Curis, Inc. (NASDAQ:CRIS), announced that it has commenced an underwritten public offering of shares of its common stock. In connection with this offering, Curis intends to grant the underwriters for the offering a 30-day option to purchase an additional 15% of the shares of its common stock offered in the public offering. All of the shares in the offering are to be sold by Curis.
The joint book-running managers for the proposed offering are Cowen and Company, LLC and RBC Capital Markets, LLC. The offering is subject to market conditions, and there can be no assurance as to whether or when the offering may be completed, or as to the actual size or terms of the offering.
Curis anticipates using the net proceeds from the offering to conduct further preclinical testing and clinical studies of its product candidates, particularly CUDC-907 and any product candidates for which it may exercise its option to exclusively in-license from Aurigene Discovery Technologies Limited, to fund potential acquisitions of new business, technologies or products that it believes complement or expand its business, and for general working capital and capital expenditures.

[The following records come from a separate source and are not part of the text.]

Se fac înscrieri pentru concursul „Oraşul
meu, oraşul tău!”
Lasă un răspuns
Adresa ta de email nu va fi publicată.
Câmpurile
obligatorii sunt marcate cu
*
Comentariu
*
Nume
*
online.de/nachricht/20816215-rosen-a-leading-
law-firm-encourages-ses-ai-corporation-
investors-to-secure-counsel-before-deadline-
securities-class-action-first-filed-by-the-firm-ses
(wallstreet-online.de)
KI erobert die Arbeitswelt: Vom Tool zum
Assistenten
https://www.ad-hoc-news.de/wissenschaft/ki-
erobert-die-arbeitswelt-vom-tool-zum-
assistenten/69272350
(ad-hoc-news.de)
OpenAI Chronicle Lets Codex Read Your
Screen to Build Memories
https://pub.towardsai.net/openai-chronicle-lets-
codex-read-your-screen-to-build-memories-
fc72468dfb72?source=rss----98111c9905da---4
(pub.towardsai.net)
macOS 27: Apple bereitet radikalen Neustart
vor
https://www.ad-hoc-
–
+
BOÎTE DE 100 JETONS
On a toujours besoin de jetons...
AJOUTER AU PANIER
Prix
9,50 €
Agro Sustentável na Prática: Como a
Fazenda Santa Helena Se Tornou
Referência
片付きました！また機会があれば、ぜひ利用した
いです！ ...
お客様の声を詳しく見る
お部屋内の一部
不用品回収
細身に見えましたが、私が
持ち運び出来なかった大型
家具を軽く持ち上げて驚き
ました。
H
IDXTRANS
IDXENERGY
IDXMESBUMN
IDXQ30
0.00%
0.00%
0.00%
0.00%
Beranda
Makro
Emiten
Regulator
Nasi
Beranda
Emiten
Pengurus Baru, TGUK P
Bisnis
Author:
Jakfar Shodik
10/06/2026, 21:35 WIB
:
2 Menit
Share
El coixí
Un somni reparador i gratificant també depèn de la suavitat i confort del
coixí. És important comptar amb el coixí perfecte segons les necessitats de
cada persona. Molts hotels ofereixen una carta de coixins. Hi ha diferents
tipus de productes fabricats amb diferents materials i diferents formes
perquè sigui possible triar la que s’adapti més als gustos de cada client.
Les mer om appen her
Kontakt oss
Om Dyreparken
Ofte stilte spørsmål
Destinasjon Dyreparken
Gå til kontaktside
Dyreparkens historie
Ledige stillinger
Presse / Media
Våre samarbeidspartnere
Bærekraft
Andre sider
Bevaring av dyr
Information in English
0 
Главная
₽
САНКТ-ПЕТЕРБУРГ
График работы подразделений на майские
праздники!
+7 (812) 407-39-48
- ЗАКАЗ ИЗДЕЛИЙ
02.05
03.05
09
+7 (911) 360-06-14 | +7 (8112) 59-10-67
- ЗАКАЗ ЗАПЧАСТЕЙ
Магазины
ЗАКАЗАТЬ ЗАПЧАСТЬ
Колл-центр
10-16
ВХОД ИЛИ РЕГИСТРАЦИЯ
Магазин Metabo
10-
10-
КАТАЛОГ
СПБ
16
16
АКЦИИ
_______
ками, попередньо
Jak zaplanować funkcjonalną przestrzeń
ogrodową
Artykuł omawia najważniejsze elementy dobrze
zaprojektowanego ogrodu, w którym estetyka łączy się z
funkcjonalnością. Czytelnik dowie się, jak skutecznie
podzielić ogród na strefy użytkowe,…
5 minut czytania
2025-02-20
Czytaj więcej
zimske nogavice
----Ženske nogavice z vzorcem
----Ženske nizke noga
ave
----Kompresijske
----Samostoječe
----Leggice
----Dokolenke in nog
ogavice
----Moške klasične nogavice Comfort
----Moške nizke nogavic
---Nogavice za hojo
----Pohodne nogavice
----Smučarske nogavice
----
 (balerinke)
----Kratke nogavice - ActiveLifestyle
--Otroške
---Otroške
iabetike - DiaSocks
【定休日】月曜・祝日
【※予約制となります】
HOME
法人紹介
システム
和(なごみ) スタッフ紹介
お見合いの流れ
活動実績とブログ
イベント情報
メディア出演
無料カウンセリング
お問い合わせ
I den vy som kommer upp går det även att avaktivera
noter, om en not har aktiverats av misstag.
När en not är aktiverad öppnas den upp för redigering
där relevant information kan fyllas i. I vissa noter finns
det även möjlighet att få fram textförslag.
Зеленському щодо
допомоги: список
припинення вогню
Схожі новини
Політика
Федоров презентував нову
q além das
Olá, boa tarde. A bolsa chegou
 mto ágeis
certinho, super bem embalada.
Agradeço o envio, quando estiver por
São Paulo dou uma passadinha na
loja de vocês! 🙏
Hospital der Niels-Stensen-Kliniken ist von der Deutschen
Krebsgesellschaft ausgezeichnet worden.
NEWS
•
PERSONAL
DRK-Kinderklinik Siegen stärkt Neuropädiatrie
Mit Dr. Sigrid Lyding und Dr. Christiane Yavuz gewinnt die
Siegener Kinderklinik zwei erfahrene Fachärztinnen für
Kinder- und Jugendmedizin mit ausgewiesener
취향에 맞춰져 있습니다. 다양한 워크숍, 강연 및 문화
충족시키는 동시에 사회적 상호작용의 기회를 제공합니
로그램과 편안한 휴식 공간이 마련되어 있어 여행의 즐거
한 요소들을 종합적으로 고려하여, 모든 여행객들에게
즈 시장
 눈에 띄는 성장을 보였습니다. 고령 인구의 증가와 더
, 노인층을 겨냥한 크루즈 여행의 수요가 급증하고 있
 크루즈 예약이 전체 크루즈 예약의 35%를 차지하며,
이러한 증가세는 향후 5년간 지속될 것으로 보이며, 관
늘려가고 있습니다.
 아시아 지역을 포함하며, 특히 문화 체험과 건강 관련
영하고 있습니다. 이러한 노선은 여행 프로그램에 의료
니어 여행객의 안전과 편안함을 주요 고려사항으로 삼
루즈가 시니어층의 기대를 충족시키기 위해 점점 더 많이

Shares of Curis Inc. closed today at $2.80. CRIS has a 1-year high of $3.50 and a 1-year low of $1.09. The stock’s 50-day moving average is $2.07 and it’s 200-day moving average is $1.58.
On the ratings front, Curis has been the subject of a number of recent research reports. In a report issued on January 28, Roth Capital analyst Joseph Pantginis reiterated a Buy rating on CRIS, with a price target of $6, which represents a potential upside of 92.3% from where the stock is currently trading. Separately, on January 21, Cowen’s Boris Peaker reiterated a Buy rating on the stock .
Curis, Inc., is a drug discovery and development company. The Company is engaged in the development of its proprietary targeted cancer drug candidates, including CUDC-907, HDAC and phosphatidylinositol-3-kinase, or PI3K.